Happy April 1st! Have you been caught out yet? I have fond memories of being told about cows in the garden and strange cats in the bathroom over the years but now the children have grown up and left I just lurk at home and wait until 12 noon has past when I am safe. I always enjoy going through the newspaper to spot the outlandishly tall story though, although no-one will ever top the Guardian’s wonderful article about the island of San Serriffe.
So from reading the newspaper to reading books, and I’m here to tell you about my March book selection, ‘The House on Paradise Street’ by Sofka Zinovieff and what I have lined up for April.
This book is actually a little out of my comfort zone. I tend to rather zone out of politics and war, in print as well as on film, but this is a fascinating and poignant story about the Greek Civil War. About which, I am ashamed to say I knew absolutely nothing.
The blurb on the back says:
“In 2008 Antigone Perifanis returns to her old family home in Athens after 60 years in exile. She has come to attend the funeral of her only son, Nikitas, who was born in prison, and whom she has not seen since she left him as a baby.
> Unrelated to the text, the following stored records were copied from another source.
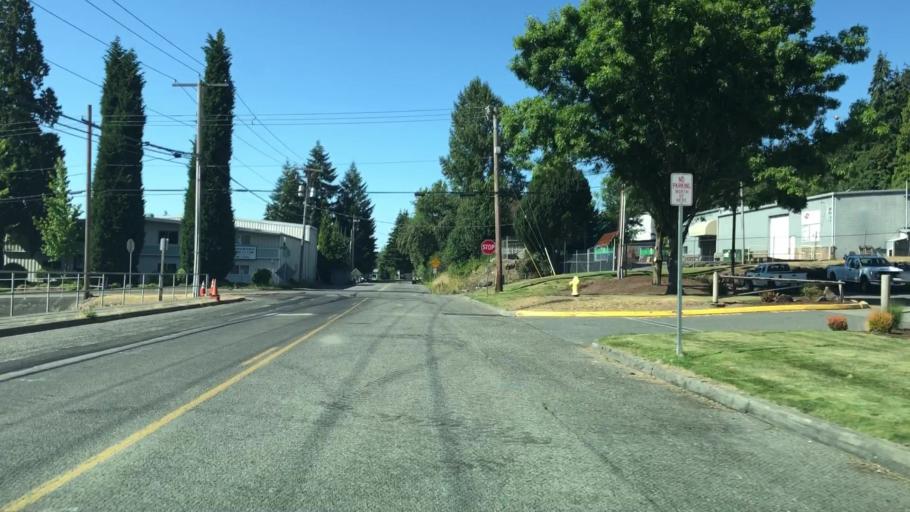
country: US
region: Washington
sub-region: King County
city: Woodinville
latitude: 47.7719
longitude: -122.1479
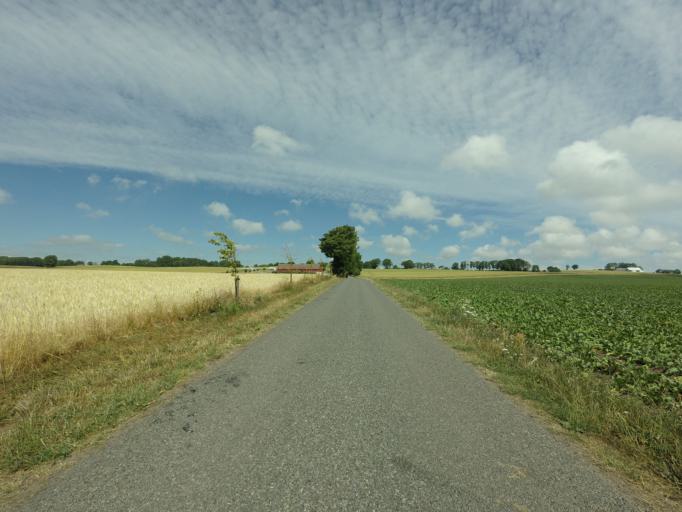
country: SE
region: Skane
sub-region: Simrishamns Kommun
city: Simrishamn
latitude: 55.4890
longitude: 14.3106
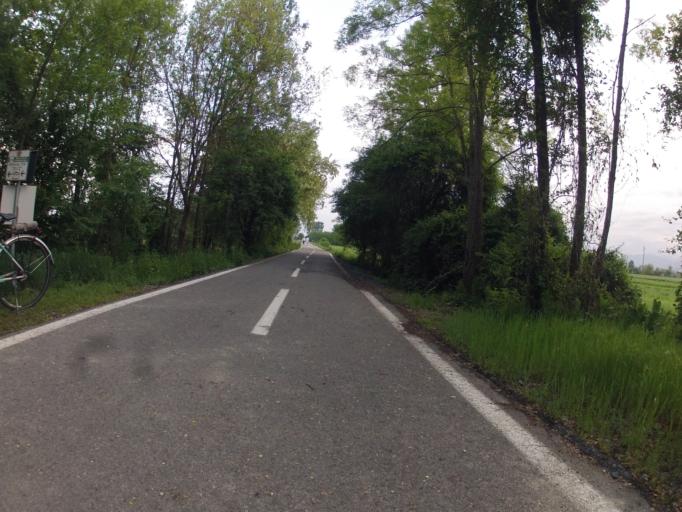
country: IT
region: Piedmont
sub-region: Provincia di Torino
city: Vigone
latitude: 44.8311
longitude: 7.4930
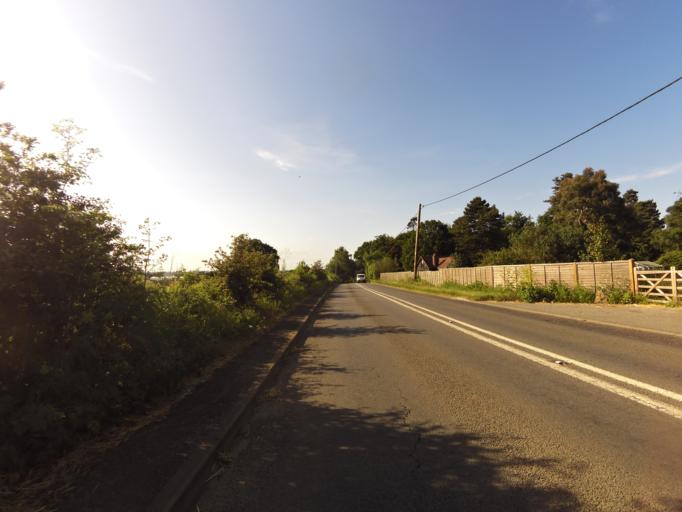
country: GB
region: England
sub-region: Suffolk
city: Woodbridge
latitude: 52.0973
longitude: 1.3486
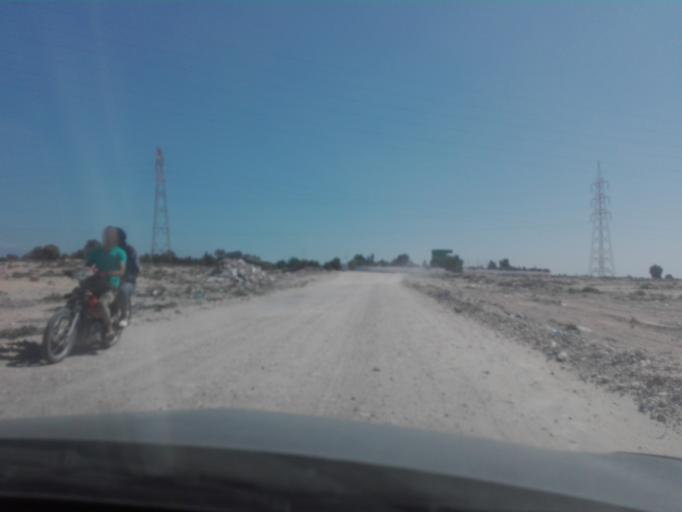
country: TN
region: Qabis
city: Gabes
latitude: 33.8737
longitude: 10.0304
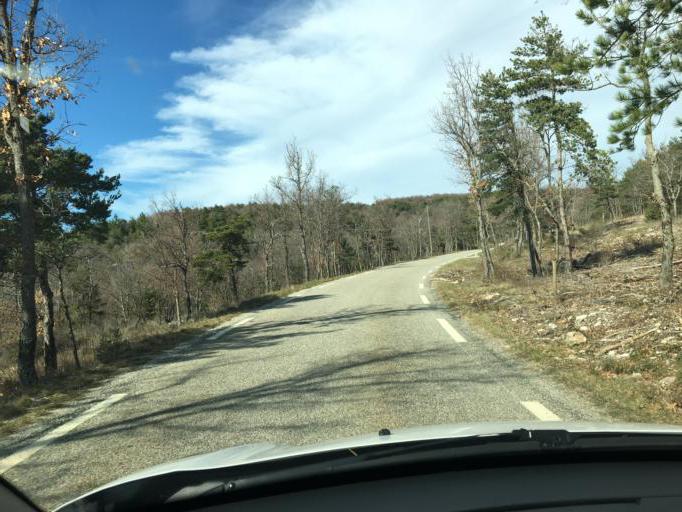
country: FR
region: Provence-Alpes-Cote d'Azur
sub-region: Departement du Vaucluse
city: Saint-Saturnin-les-Apt
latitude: 43.9670
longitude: 5.4623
Nikitas had been distressed in the days before his death and, curious to find out why, his English widow Maud starts to investigate his complicated past. In so doing, she finds herself reigniting a bitter family feud, discovering a heartbreaking story of a young mother caught up in the political tides of the Greek Civil War and forced to make a terrible decision that would blight not only her life but that of future generations…
The House on Paradise Street is an epic tale of love and loss, which takes readers from the war-torn streets of Nazi-occupied Athens through the military junta years and on into the troubled city of recent times, and shows what happens when ideology threatens to subsume our sense of humanity.”
It’s not bedtime reading. I found some of the images too sad and disturbing to fall asleep on, but don’t be put off by that that. It’s well written, gripping and the characters are interesting and believable. Also for me it helped fill a gaping hole of ignorance around what has been going on in Greece in recent times.
For April I have lined up this book…
I know lots of people loved Rachel Joyce’s previous book ‘The Unlikely Pilgrimage of Harold Fry’ (which I have yet to read) so I bought this for my mum for her birthday. My Mum’s main occupation is reading as arthritis has put a stop to the knitting and needlepoint that she loved. It’s really hard to find her something which is that bit different, and this apparently hit the spot. I’m looking forward to it!
P.S. I’m working away on the four runners-up prizes for the Box of Delights giveaway but I’ve not yet had a response to my email from one of the winners. CINDY WILSON in Canada, are you there? Please get in touch… if I don’t hear back in a few days I will be re-allocating the prize. It would be a shame to waste it.